#### ACTION ITEM
Report how many lines in the data include "through", with the number as the only reply.

#### Plain-text document sources
┄┄┄┄┄┄┄┄┄┄

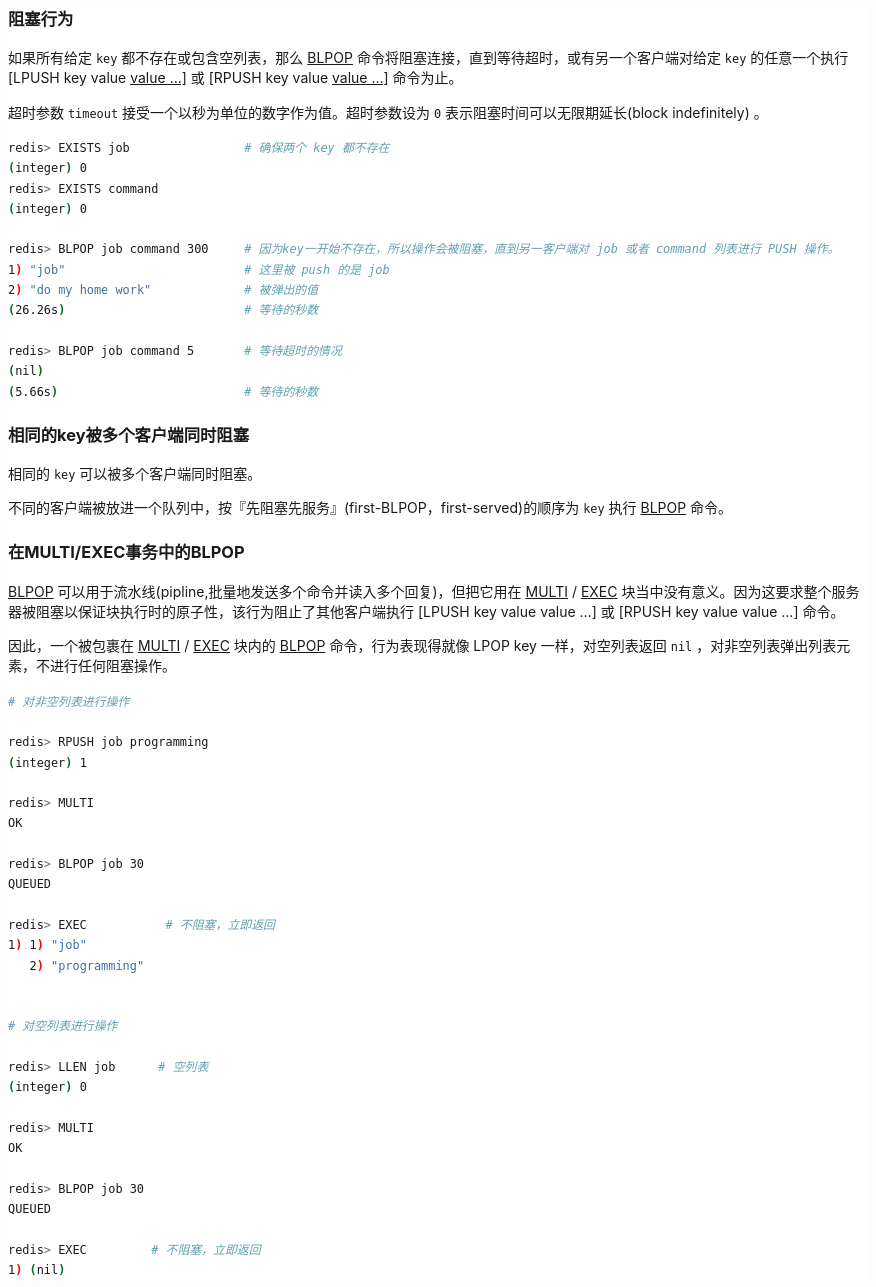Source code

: ### 阻塞行为

如果所有给定 `key` 都不存在或包含空列表，那么 [BLPOP](#blpop) 命令将阻塞连接，直到等待超时，或有另一个客户端对给定 `key` 的任意一个执行 [LPUSH key value [value …\]](#lpush) 或 [RPUSH key value [value …\]](#rpush) 命令为止。

超时参数 `timeout` 接受一个以秒为单位的数字作为值。超时参数设为 `0` 表示阻塞时间可以无限期延长(block indefinitely) 。

```bash
redis> EXISTS job                # 确保两个 key 都不存在
(integer) 0
redis> EXISTS command
(integer) 0

redis> BLPOP job command 300     # 因为key一开始不存在，所以操作会被阻塞，直到另一客户端对 job 或者 command 列表进行 PUSH 操作。
1) "job"                         # 这里被 push 的是 job
2) "do my home work"             # 被弹出的值
(26.26s)                         # 等待的秒数

redis> BLPOP job command 5       # 等待超时的情况
(nil)
(5.66s)                          # 等待的秒数
```

### 相同的key被多个客户端同时阻塞

相同的 `key` 可以被多个客户端同时阻塞。

不同的客户端被放进一个队列中，按『先阻塞先服务』(first-BLPOP，first-served)的顺序为 `key` 执行 [BLPOP](#blpop) 命令。

### 在MULTI/EXEC事务中的BLPOP

[BLPOP](#blpop) 可以用于流水线(pipline,批量地发送多个命令并读入多个回复)，但把它用在 [MULTI](#multi) / [EXEC](#exec) 块当中没有意义。因为这要求整个服务器被阻塞以保证块执行时的原子性，该行为阻止了其他客户端执行 [LPUSH key value value …\] 或 [RPUSH key value value …\] 命令。

因此，一个被包裹在 [MULTI](#multi) / [EXEC](#exec) 块内的 [BLPOP](#blpop) 命令，行为表现得就像 LPOP key 一样，对空列表返回 `nil` ，对非空列表弹出列表元素，不进行任何阻塞操作。

```bash
# 对非空列表进行操作

redis> RPUSH job programming
(integer) 1

redis> MULTI
OK

redis> BLPOP job 30
QUEUED

redis> EXEC           # 不阻塞，立即返回
1) 1) "job"
   2) "programming"


# 对空列表进行操作

redis> LLEN job      # 空列表
(integer) 0

redis> MULTI
OK

redis> BLPOP job 30
QUEUED

redis> EXEC         # 不阻塞，立即返回
1) (nil)
```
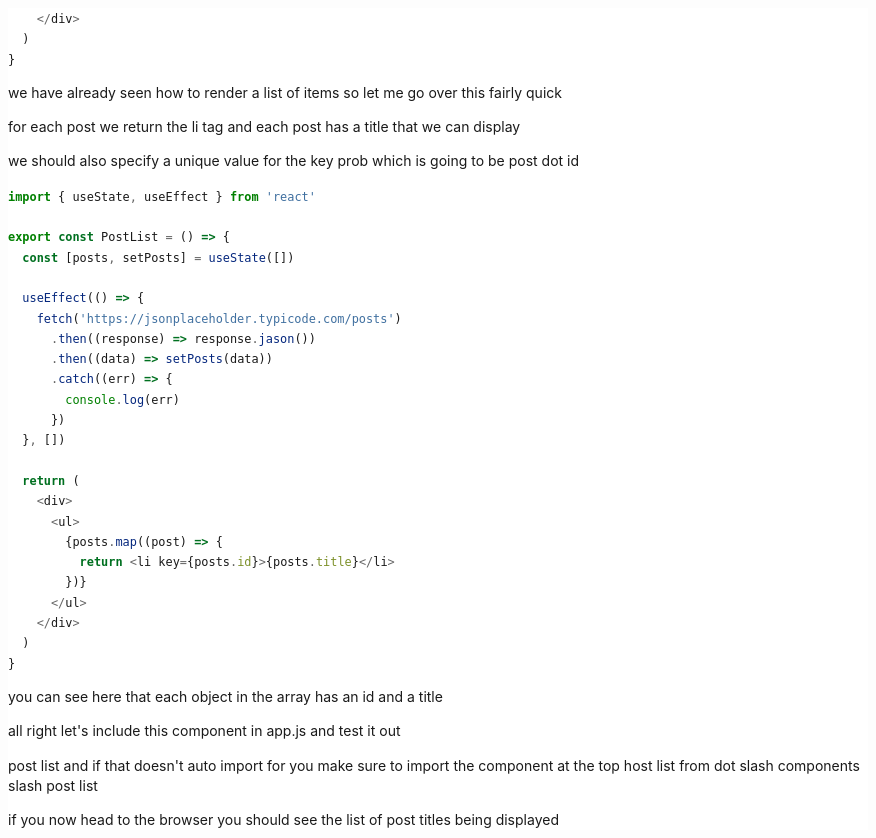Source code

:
 ```js
    </div>
  )
}
```

we have already seen how to render a list of items so let me go over this
fairly quick

for each post we return the li tag
and each post has a title that we can display

we should also specify a unique value
for the key prob which is going to be post dot id

```js
import { useState, useEffect } from 'react'

export const PostList = () => {
  const [posts, setPosts] = useState([])

  useEffect(() => {
    fetch('https://jsonplaceholder.typicode.com/posts')
      .then((response) => response.jason())
      .then((data) => setPosts(data))
      .catch((err) => {
        console.log(err)
      })
  }, [])

  return (
    <div>
      <ul>
        {posts.map((post) => {
          return <li key={posts.id}>{posts.title}</li>
        })}
      </ul>
    </div>
  )
}
```

you can see here that each object in the array has an id and a title

all right let's include this component in app.js and test it out

post list and if that doesn't auto import for you
make sure to import the component at the top host list from dot slash components
slash post list

```js

```

if you now head to the browser
you should see the list of post titles being displayed
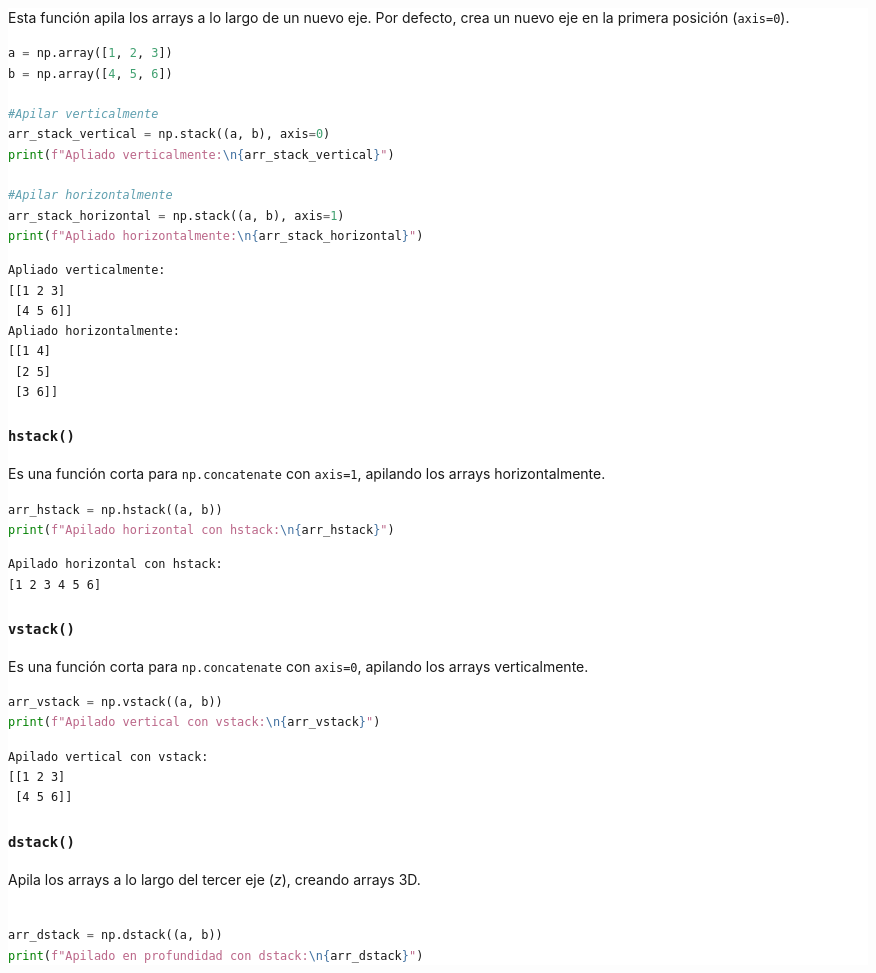 Esta función apila los arrays a lo largo de un nuevo eje. Por defecto, crea un nuevo eje en la primera posición (``axis=0``).

```python
a = np.array([1, 2, 3])
b = np.array([4, 5, 6])

#Apilar verticalmente
arr_stack_vertical = np.stack((a, b), axis=0)
print(f"Apliado verticalmente:\n{arr_stack_vertical}")

#Apilar horizontalmente
arr_stack_horizontal = np.stack((a, b), axis=1)
print(f"Apliado horizontalmente:\n{arr_stack_horizontal}")
```

    Apliado verticalmente:
    [[1 2 3]
     [4 5 6]]
    Apliado horizontalmente:
    [[1 4]
     [2 5]
     [3 6]]

### `hstack()`

Es una función corta para ``np.concatenate`` con ``axis=1``, apilando los arrays horizontalmente.

```python
arr_hstack = np.hstack((a, b))
print(f"Apilado horizontal con hstack:\n{arr_hstack}")
```

    Apilado horizontal con hstack:
    [1 2 3 4 5 6]

### `vstack()`

Es una función corta para `np.concatenate` con `axis=0`, apilando los arrays verticalmente.

```python
arr_vstack = np.vstack((a, b))
print(f"Apilado vertical con vstack:\n{arr_vstack}")
```

    Apilado vertical con vstack:
    [[1 2 3]
     [4 5 6]]

### `dstack()`

Apila los arrays a lo largo del tercer eje (*z*), creando arrays 3D.

```python

arr_dstack = np.dstack((a, b))
print(f"Apilado en profundidad con dstack:\n{arr_dstack}")
```
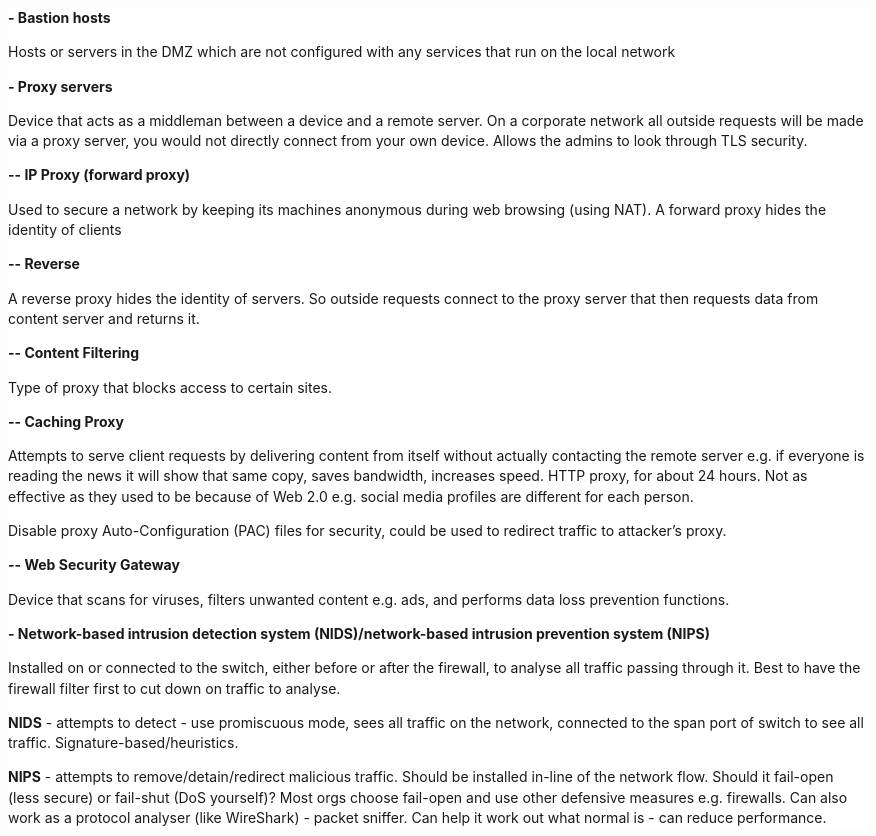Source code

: **- Bastion hosts**

Hosts or servers in the DMZ which are not configured with any services
that run on the local network

**- Proxy servers**

Device that acts as a middleman between a device and a remote server. On
a corporate network all outside requests will be made via a proxy
server, you would not directly connect from your own device. Allows the
admins to look through TLS security.

**-- IP Proxy (forward proxy)**

Used to secure a network by keeping its machines anonymous during web
browsing (using NAT). A forward proxy hides the identity of clients

**-- Reverse**

A reverse proxy hides the identity of servers. So outside requests
connect to the proxy server that then requests data from content server
and returns it.

**-- Content Filtering**

Type of proxy that blocks access to certain sites.

**-- Caching Proxy**

Attempts to serve client requests by delivering content from itself
without actually contacting the remote server e.g. if everyone is
reading the news it will show that same copy, saves bandwidth, increases
speed. HTTP proxy, for about 24 hours. Not as effective as they used to
be because of Web 2.0 e.g. social media profiles are different for each
person.

Disable proxy Auto-Configuration (PAC) files for security, could be used
to redirect traffic to attacker’s proxy.

**-- Web Security Gateway**

Device that scans for viruses, filters unwanted content e.g. ads, and
performs data loss prevention functions.

**- Network-based intrusion detection system (NIDS)/network-based
intrusion prevention system (NIPS)**

Installed on or connected to the switch, either before or after the
firewall, to analyse all traffic passing through it. Best to have the
firewall filter first to cut down on traffic to analyse.

**NIDS** - attempts to detect - use promiscuous mode, sees all traffic
on the network, connected to the span port of switch to see all traffic.
Signature-based/heuristics.

**NIPS** - attempts to remove/detain/redirect malicious traffic. Should
be installed in-line of the network flow. Should it fail-open (less
secure) or fail-shut (DoS yourself)? Most orgs choose fail-open and use
other defensive measures e.g. firewalls. Can also work as a protocol
analyser (like WireShark) - packet sniffer. Can help it work out what
normal is - can reduce performance.
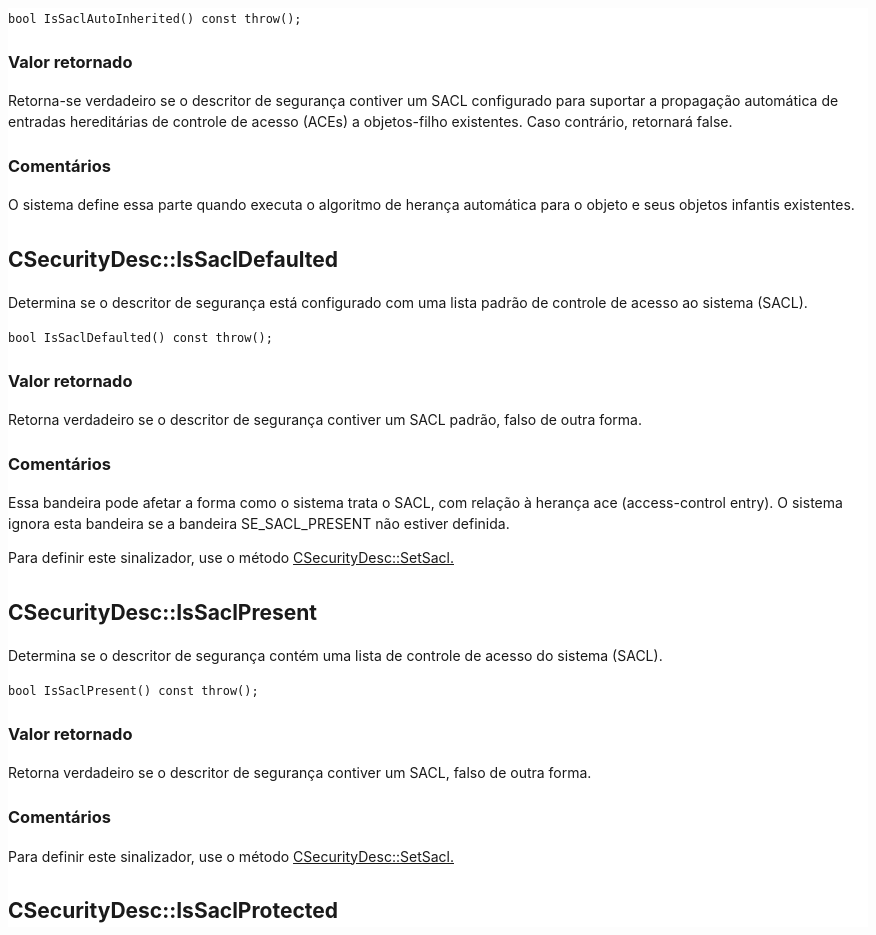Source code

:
 ```
bool IsSaclAutoInherited() const throw();
```

### <a name="return-value"></a>Valor retornado

Retorna-se verdadeiro se o descritor de segurança contiver um SACL configurado para suportar a propagação automática de entradas hereditárias de controle de acesso (ACEs) a objetos-filho existentes. Caso contrário, retornará false.

### <a name="remarks"></a>Comentários

O sistema define essa parte quando executa o algoritmo de herança automática para o objeto e seus objetos infantis existentes.

## <a name="csecuritydescissacldefaulted"></a><a name="issacldefaulted"></a>CSecurityDesc::IsSaclDefaulted

Determina se o descritor de segurança está configurado com uma lista padrão de controle de acesso ao sistema (SACL).

```
bool IsSaclDefaulted() const throw();
```

### <a name="return-value"></a>Valor retornado

Retorna verdadeiro se o descritor de segurança contiver um SACL padrão, falso de outra forma.

### <a name="remarks"></a>Comentários

Essa bandeira pode afetar a forma como o sistema trata o SACL, com relação à herança ace (access-control entry). O sistema ignora esta bandeira se a bandeira SE_SACL_PRESENT não estiver definida.

Para definir este sinalizador, use o método [CSecurityDesc::SetSacl.](#setsacl)

## <a name="csecuritydescissaclpresent"></a><a name="issaclpresent"></a>CSecurityDesc::IsSaclPresent

Determina se o descritor de segurança contém uma lista de controle de acesso do sistema (SACL).

```
bool IsSaclPresent() const throw();
```

### <a name="return-value"></a>Valor retornado

Retorna verdadeiro se o descritor de segurança contiver um SACL, falso de outra forma.

### <a name="remarks"></a>Comentários

Para definir este sinalizador, use o método [CSecurityDesc::SetSacl.](#setsacl)

## <a name="csecuritydescissaclprotected"></a><a name="issaclprotected"></a>CSecurityDesc::IsSaclProtected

┄┄┄┄┄┄┄┄┄┄

#### SOLUTION FOR THIS PROBLEM
2